Where the author and her mother travel to Switzerland to check a secret bank account.

Now Mother wants to go to Switzerland to check the secret bank account. She says that she wants to make an appointment with the account manager but would rather not call from the home phone in case it is tapped. So she leaves and comes back an hour later with an appointment date and time.

Since I apprehend a long journey on the road I suggest that we take a plane from Paris to Geneva and back, and rent a car for our stay in Geneva. But as is customary when I suggest something that clashes with her plans, Mother exclaims "Ah ben non!" So we'll cross France from Normandy to Paris to Switzerland. A long day on the highway.

We start in the morning of October 10. One of the last things she does before leaving the house is to put away some valuables in a hiding place in case the house is broken into while we are away, and for the same reason she puts on all her jewelry. She doesn't own nor wear a lot of jewelry, my father having never considered it a sound investment, but there's one piece that I like. It's a gold chain-mail bracelet as wide as a man's watch strap that closes with a gold buckle. Very simple. I notice it when we're on our way in her Peugeot Turbo because she wears it on her right wrist and during the whole trip it will be tantaliz- ing me. Yet I won't say a word about it. Mother knows that I like it and maybe she's waiting for me to ask her to give it to me. But I know too well how she reacts when I ask her for something. On the other hand, so to speak, I could pocket the sapphire ring without asking. Maybe she put it by the kitchen sink with the expectation that I do just that. Maybe she wants me to have it but she wants me to steal it instead of receiving it as a gift from her, so that I have guilt feelings together with the ring.

In Paris she leaves the highway at Porte d'Orleans and asks me to buy something to drink and munch on for the road while she has the gas tank filled. After I'm back in the car with my purchases there's a heavy silence where she is both tense and half-smiling. I don't understand why and ask if what I bought, a twelve-pack of Evian and some cookies, is alright with her. It's only three years later that I realize that she was waiting to see if I was going to ask her to reimburse me.
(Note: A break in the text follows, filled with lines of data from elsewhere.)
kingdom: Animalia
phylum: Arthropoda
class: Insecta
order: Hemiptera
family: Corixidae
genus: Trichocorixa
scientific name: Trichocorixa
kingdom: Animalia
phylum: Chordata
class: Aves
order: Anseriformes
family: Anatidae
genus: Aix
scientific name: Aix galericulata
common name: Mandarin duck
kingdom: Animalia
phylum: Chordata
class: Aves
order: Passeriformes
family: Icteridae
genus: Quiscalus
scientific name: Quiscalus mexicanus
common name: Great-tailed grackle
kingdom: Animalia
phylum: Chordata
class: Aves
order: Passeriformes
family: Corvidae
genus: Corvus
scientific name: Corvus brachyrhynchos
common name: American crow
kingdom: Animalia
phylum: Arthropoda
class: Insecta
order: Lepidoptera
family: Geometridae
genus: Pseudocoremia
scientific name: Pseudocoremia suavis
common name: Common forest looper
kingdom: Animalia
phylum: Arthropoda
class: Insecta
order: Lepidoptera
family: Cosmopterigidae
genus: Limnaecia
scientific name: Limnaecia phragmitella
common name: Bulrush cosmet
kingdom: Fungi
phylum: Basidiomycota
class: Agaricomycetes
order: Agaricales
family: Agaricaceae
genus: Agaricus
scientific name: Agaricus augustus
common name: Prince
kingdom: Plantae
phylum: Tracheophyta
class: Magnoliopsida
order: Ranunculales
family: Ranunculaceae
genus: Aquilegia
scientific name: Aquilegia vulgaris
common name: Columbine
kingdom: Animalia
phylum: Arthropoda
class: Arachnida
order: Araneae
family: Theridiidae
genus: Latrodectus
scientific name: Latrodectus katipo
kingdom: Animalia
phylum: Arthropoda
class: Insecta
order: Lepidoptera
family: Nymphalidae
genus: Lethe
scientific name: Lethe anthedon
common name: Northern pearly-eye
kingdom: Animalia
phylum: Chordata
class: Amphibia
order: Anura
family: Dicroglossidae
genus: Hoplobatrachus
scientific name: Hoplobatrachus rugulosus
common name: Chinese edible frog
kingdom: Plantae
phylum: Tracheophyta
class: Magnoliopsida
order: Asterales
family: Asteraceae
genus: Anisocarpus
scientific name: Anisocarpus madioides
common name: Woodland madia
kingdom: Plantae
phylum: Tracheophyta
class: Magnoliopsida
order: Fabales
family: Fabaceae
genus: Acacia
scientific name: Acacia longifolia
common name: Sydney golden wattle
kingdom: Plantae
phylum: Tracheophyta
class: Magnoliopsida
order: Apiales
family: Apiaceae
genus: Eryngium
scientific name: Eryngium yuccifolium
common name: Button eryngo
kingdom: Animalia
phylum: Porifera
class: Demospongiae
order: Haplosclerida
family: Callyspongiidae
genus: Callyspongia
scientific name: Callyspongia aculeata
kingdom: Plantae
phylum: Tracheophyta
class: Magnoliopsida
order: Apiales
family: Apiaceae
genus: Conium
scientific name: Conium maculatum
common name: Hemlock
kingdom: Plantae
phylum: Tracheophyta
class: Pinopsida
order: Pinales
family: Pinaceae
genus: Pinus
Then we return to the "p‚riph‚rique", the highway that rings Paris, and take the Autoroute A6, the Southern highway. Now we're on the road for good. My mother is an excellent driver and soon my apprehension recedes. The day is sunny and cool and I look forward to crossing different regions of France. I feel a visceral tie to my country. The place names sound like "home", the landscapes, the essences of trees, the breeds of cows, the architecture of the old castles, their stones golden in the afternoon light, all this is part of the foundation of my being. I have my camera with me and I snap away.

When Mother wants a cookie or a drink, she doesn't ask for it in a simple way like: "Can you give me a cookie please?" or "I'd like a cookie, please." She says "Je veux bien un biscuit." Which means "I'll accept a cookie." As if I were plying her with them, begging her to deign to accept them! She does not have enough simplicity to admit that she wants a cookie. She has to pretend that she's eating it to do me a favor! In fact she and my father have made ample use of this form of command. Instead of saying "I want you to..." they added "well" after "I want" and with this little word the meaning changed from "I want" to "I condescend to accept." So when she or my father ordered me to do something I loathed, it infuriated me when they "condescended to accept" from me something that I never intended to offer them in the first place. Example: "I condescend to accept that you stop playing and set the table." "I condescend to accept that you start doing your homework now." Etc. Or maybe it's just that she can't bring herself to say "please".

Along the way a tree-lined road ran parallel to the highway for a short distance. The trees were at the peak of their fall splendor, and alternated regularly between yellow, dark purple, orange and green. "I'm sure that whoever planted these trees did it on purpose!" I exclaim, as if my troubled subconscious were busy sorting out intentional and unintentional acts. Mother does not comment.

The night is falling when we cross Burgundy and I read with amusement and fascination the names of famous crus written on the highway's direction panels: Beaune, Nuits St. Georges... And I take pictures of the sky at nightfall because the French sky is so French too.

When we reach the Alps and the department of Haute-Savoie where I grew up and where my three younger siblings were born, I know that we're almost there. Geneva is just on the other side of the border, and now, unlike in the old days, the highway cuts through the mountains and spans the precipices in a more recti- linear way that allows a good speed and we'll be there in no time.

Mother gives me a map of the region that I follow carefully. When we pass a sign for the city of Annemasse, she says that it's the direction to follow, but Annemasse is not on the road to Geneva. She insists that you pass Annemasse to go to Geneva. The map says differently. I'm afraid that we're going to miss the exit to Geneva, which makes me angry, but at the last moment Mother switches lanes and takes the exit I had indicated to her. Several years later I'll understand that she was doing this, and what she did later and the day after, to make me believe that she wasn't familiar with the trip to Geneva.

After leaving the highway we arrive in a small, dark village and Mother stops in front of a washed out sign and asks why I don't go ask if they have rooms. They don't. I get back into the car with my stiff leg, we go a little farther and see another decrepit looking hotel. Mother asks me to inquire there. No rooms. We try three or four more mean-looking inns with the same results. It reminds me of the birth of Christ.

I'm just starting to think that all the hotels are full in this village when we arrive at a huge, modern and well lit chalet-like hotel and there, of course, are plenty of rooms. We have dinner and later in our bedroom with two single beds Mother's voice is so hoarse suddenly that she cannot speak a full sentence. She clears her throat every half-minute even after she has turned off the lights. But I'm tired, happy to be alive and I fall asleep immediately.